Exact reproduction of all the data is required, with pictures excluded.

## Stored data
┄┄┄┄┄┄┄┄┄┄
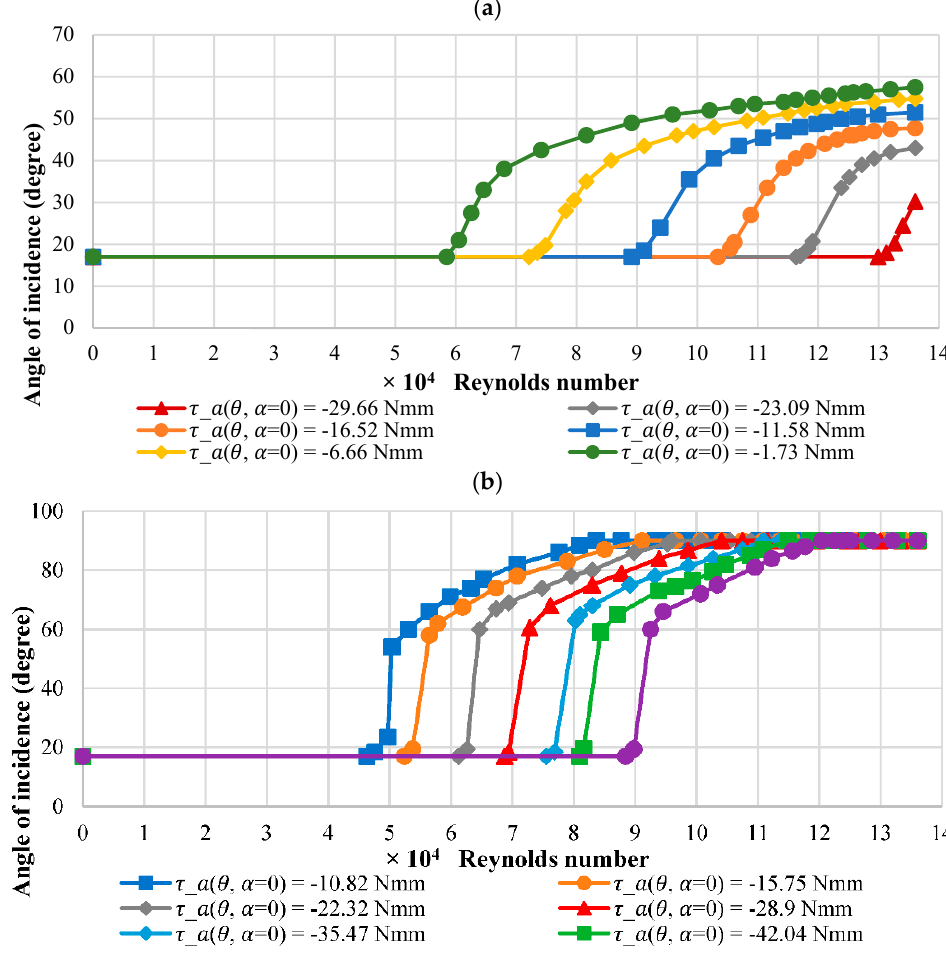
Figure 5. Response of the angle of incidence against flow velocity for ( a ) MP3 and ( b ) MP4 of NACA 0012.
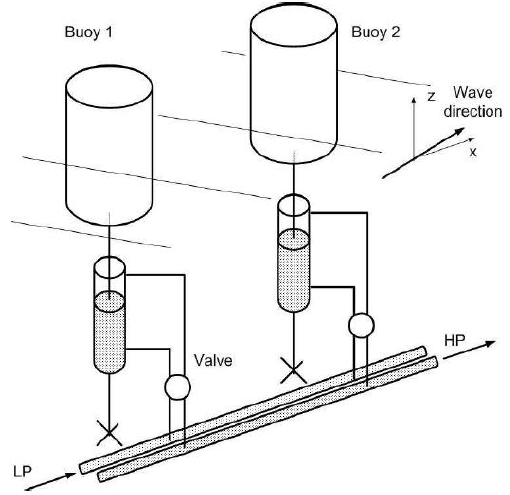
Figure 7. Schematic of the two-buoys studied by [76] to check the effect of the interactions on the power capture.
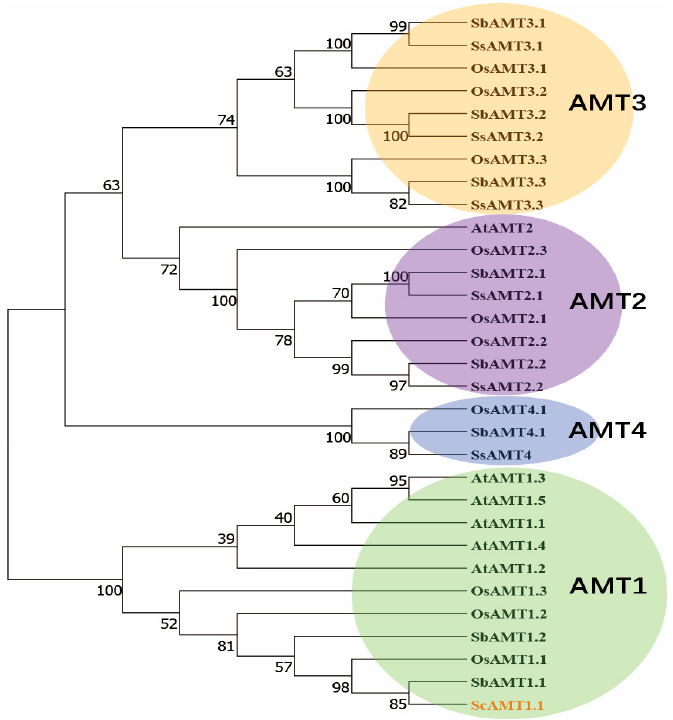
Figure 3. Phylogenetic relationship of sugarcane ScAMT1.1 protein and AMTs from S. spontaneum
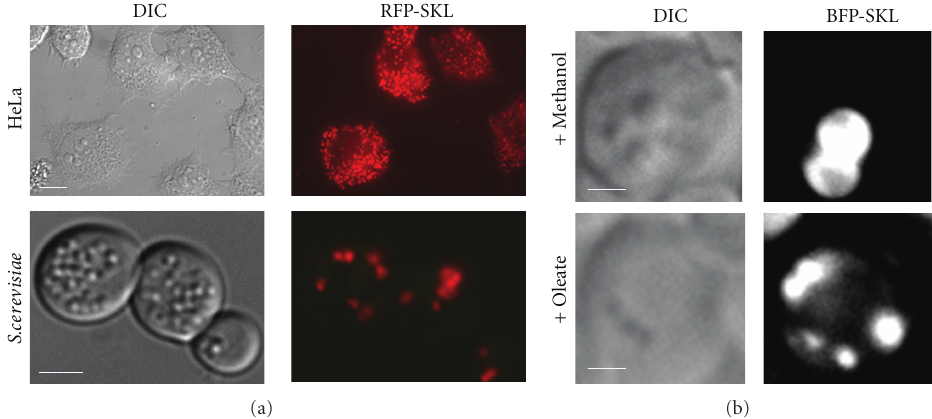
Figure 2: Comparison of peroxisome number and morphology in di ff erent eukaryotic cells and under di ff erent proliferation conditions. (a) Upper panel: Human HeLa cells expressing the peroxisomal marker, RFP-SKL, under basal growth conditions. Lower panel: S. cerevisiae cells expressing RFP-SKL after peroxisome induction in oleate medium. The relative number of peroxisomes per cell di ff ers greatly between di ff erent eukaryotic cell types. Size marker = 2 μ m. (b) Grayscale images of P. pastoris cells expressing BFP-SKL as peroxisomal marker. Upper panel: large, clustered methanol-induced peroxisomes; lower panel: small, unclustered oleate-induced peroxisomes. Note the di ff erence in size and appearance of peroxisomes induced by di ff erent carbon sources. Size marker = 2 μ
┄┄┄┄┄┄┄┄┄┄
## Written answer
Figure 5. Response of the angle of incidence against flow velocity for ( a ) MP3 and ( b ) MP4 of NACA 0012.
Figure 7. Schematic of the two-buoys studied by [76] to check the effect of the interactions on the power capture.
Figure 3. Phylogenetic relationship of sugarcane ScAMT1.1 protein and AMTs from S. spontaneum
Figure 2: Comparison of peroxisome number and morphology in di ff erent eukaryotic cells and under di ff erent proliferation conditions. (a) Upper panel: Human HeLa cells expressing the peroxisomal marker, RFP-SKL, under basal growth conditions. Lower panel: S. cerevisiae cells expressing RFP-SKL after peroxisome induction in oleate medium. The relative number of peroxisomes per cell di ff ers greatly between di ff erent eukaryotic cell types. Size marker = 2 μ m. (b) Grayscale images of P. pastoris cells expressing BFP-SKL as peroxisomal marker. Upper panel: large, clustered methanol-induced peroxisomes; lower panel: small, unclustered oleate-induced peroxisomes. Note the di ff erence in size and appearance of peroxisomes induced by di ff erent carbon sources. Size marker = 2 μ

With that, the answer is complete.